Federal Judge Deems Arkansas Same-Sex Marriage Ban Unconstitutional - East Idaho News
News

Federal Judge Deems Arkansas Same-Sex Marriage Ban Unconstitutional

  Published at

Thinkstock 112614 Justice?  SQUARESPACE CACHEVERSION=1417002764121senky/iStockphoto/Thinkstock(LITTLE ROCK, Ark.) — A federal judge on Tuesday ruled against Arkansas’ state laws defining marriage as between a man and a woman.

Amendment 83 of the Arkansas Constitution defines marriage, court documents say, as “consist[ing] only of the union of one man and one woman.” A state law also defines marriage the same way and declares all marriages of same-sex couples as void.

The lawsuit was brought by a pair of same-sex couples. One couple, Rita and Pam Jernigan who are married under Iowa state law, want to receive spousal benefits under the Arkansas Teacher Retirement System. Meanwhile the other couple, Becca and Tara Austin, hopes to marry “for the same reasons that many other couples marry: to declare publicly their love and commitment to one another before their family, friends, and community and to give to one another the security and protections that only marriage provides,” according to court documents.

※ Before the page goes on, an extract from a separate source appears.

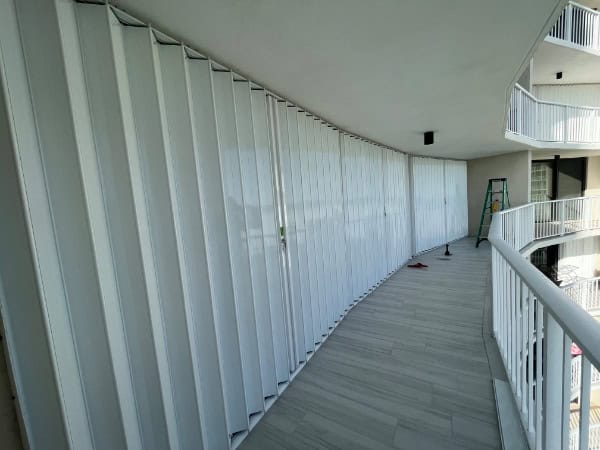
Find the location of a particular element. second floor guardrail is located at coordinates (586, 286).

The Austins say that because Becca is not a biological parent to the twin children they have, and because the two cannot legally marry under Arkansas law, Becca cannot be considered a parent to the children. Court documents also cite reduced family resources and stigmatization as complaints.

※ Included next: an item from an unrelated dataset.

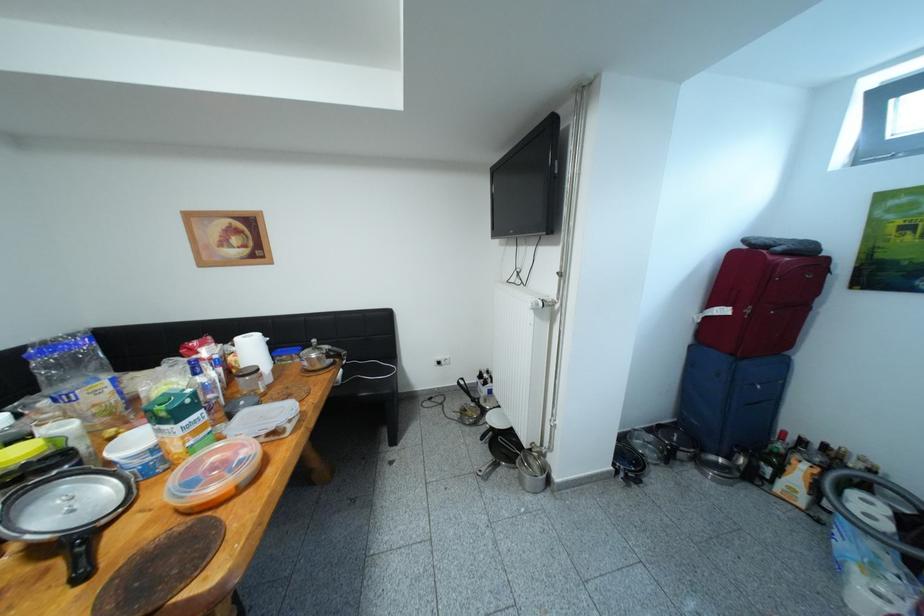
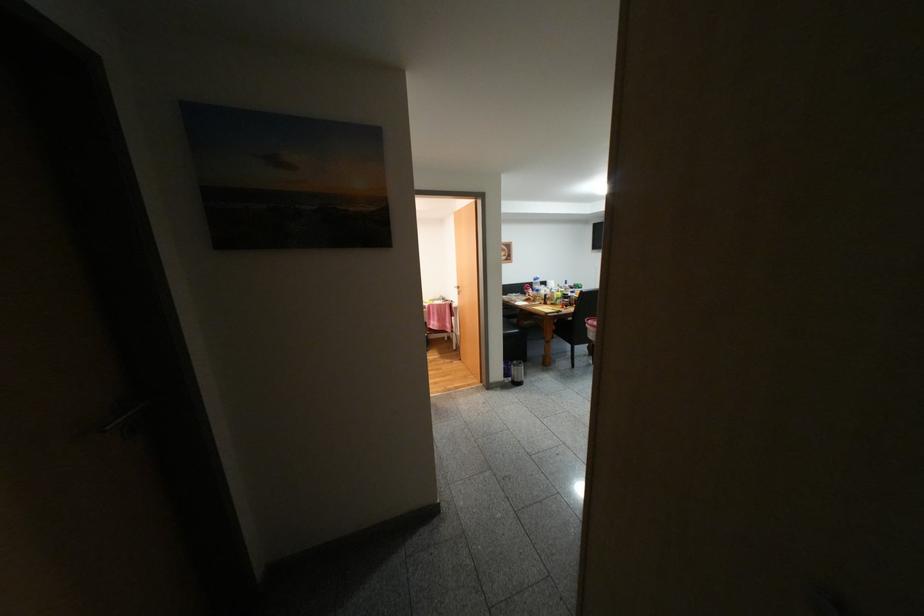
What movement of the cameraman would produce the second image?

The movement direction of the cameraman is left, backward.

Each couple had applied for and were denied marriages licenses from the Pulaski County Circuit and County Clerk following the U.S. Supreme Court deemed a part of the Defense of Marriage Act unconstitutional, eliminating the definition of marriage — for purposes of federal laws — to include only opposite-sex couples.

Judge Kristine Baker determined that the laws in question “restrict the Jernigans and Austins’ fundamental right to marry,” and that those lws “unconstitutionally deny consenting adult same-sex couples their fundamental right to marry.”

Baker did, however, grant a stay, giving the state the opportunity to appeal the ruling.